Dataset records Start Marker

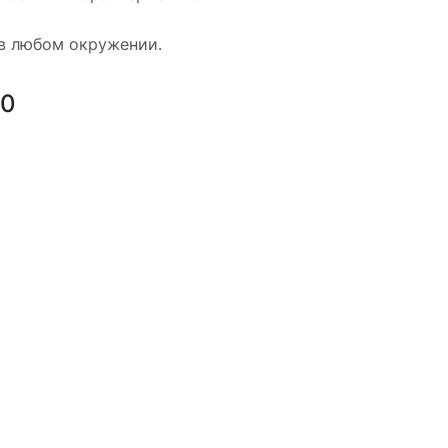
 в любом окружении.
50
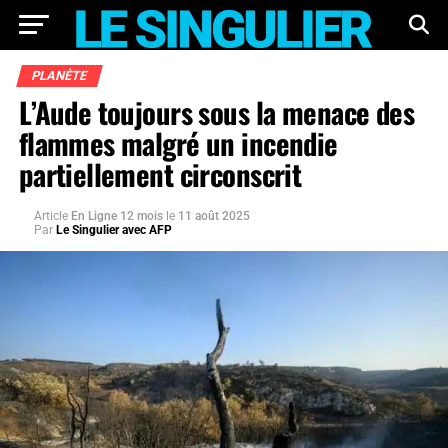
PLANÈTE
L’Aude toujours sous la menace des
flammes malgré un incendie
partiellement circonscrit
Article
En Ligne 12 mois
le
11 août 2025
Par
Le Singulier avec AFP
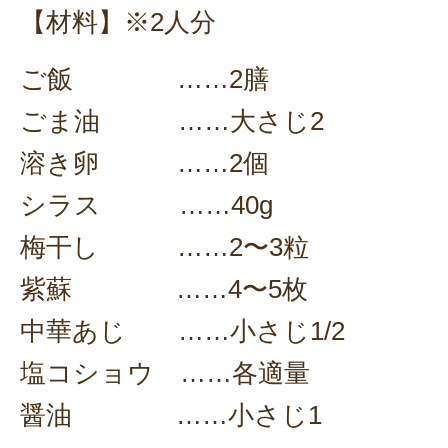
【材料】※2人分
ご飯 ……2膳
ごま油 ……大さじ2
溶き卵 ……2個
シラス ……40g
梅干し ……2〜3粒
紫蘇 ……4〜5枚
中華あじ ……小さじ1/2
塩コショウ ……各適量
醤油 ……小さじ1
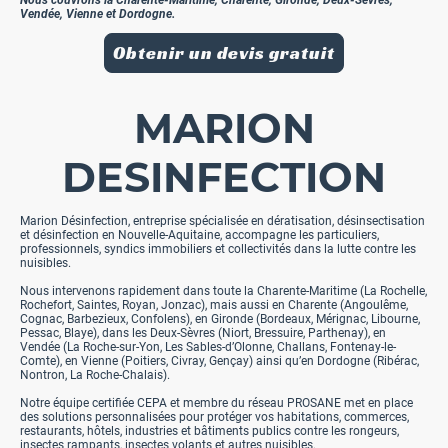
Nous couvrons la Charente-Maritime, Charente, Gironde, Deux-Sèvres,
Vendée, Vienne et Dordogne.
Obtenir un devis gratuit
MARION
DESINFECTION
Marion Désinfection, entreprise spécialisée en dératisation, désinsectisation
et désinfection en Nouvelle-Aquitaine, accompagne les particuliers,
professionnels, syndics immobiliers et collectivités dans la lutte contre les
nuisibles.
Nous intervenons rapidement dans toute la Charente-Maritime (La Rochelle,
Rochefort, Saintes, Royan, Jonzac), mais aussi en Charente (Angoulême,
Cognac, Barbezieux, Confolens), en Gironde (Bordeaux, Mérignac, Libourne,
Pessac, Blaye), dans les Deux-Sèvres (Niort, Bressuire, Parthenay), en
Vendée (La Roche-sur-Yon, Les Sables-d’Olonne, Challans, Fontenay-le-
Comte), en Vienne (Poitiers, Civray, Gençay) ainsi qu’en Dordogne (Ribérac,
Nontron, La Roche-Chalais).
Notre équipe certifiée CEPA et membre du réseau PROSANE met en place
des solutions personnalisées pour protéger vos habitations, commerces,
restaurants, hôtels, industries et bâtiments publics contre les rongeurs,
insectes rampants, insectes volants et autres nuisibles.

Dataset records End Marker

■ Action item ■
Reproduce the text of the listing above word for word, from beginning to end, and leave the pictures out.

■ Output ■
 в любом окружении.
50
PLANÈTE
L’Aude toujours sous la menace des
flammes malgré un incendie
partiellement circonscrit
Article
En Ligne 12 mois
le
11 août 2025
Par
Le Singulier avec AFP
【材料】※2人分
ご飯 ……2膳
ごま油 ……大さじ2
溶き卵 ……2個
シラス ……40g
梅干し ……2〜3粒
紫蘇 ……4〜5枚
中華あじ ……小さじ1/2
塩コショウ ……各適量
醤油 ……小さじ1
Nous couvrons la Charente-Maritime, Charente, Gironde, Deux-Sèvres,
Vendée, Vienne et Dordogne.
Obtenir un devis gratuit
MARION
DESINFECTION
Marion Désinfection, entreprise spécialisée en dératisation, désinsectisation
et désinfection en Nouvelle-Aquitaine, accompagne les particuliers,
professionnels, syndics immobiliers et collectivités dans la lutte contre les
nuisibles.
Nous intervenons rapidement dans toute la Charente-Maritime (La Rochelle,
Rochefort, Saintes, Royan, Jonzac), mais aussi en Charente (Angoulême,
Cognac, Barbezieux, Confolens), en Gironde (Bordeaux, Mérignac, Libourne,
Pessac, Blaye), dans les Deux-Sèvres (Niort, Bressuire, Parthenay), en
Vendée (La Roche-sur-Yon, Les Sables-d’Olonne, Challans, Fontenay-le-
Comte), en Vienne (Poitiers, Civray, Gençay) ainsi qu’en Dordogne (Ribérac,
Nontron, La Roche-Chalais).
Notre équipe certifiée CEPA et membre du réseau PROSANE met en place
des solutions personnalisées pour protéger vos habitations, commerces,
restaurants, hôtels, industries et bâtiments publics contre les rongeurs,
insectes rampants, insectes volants et autres nuisibles.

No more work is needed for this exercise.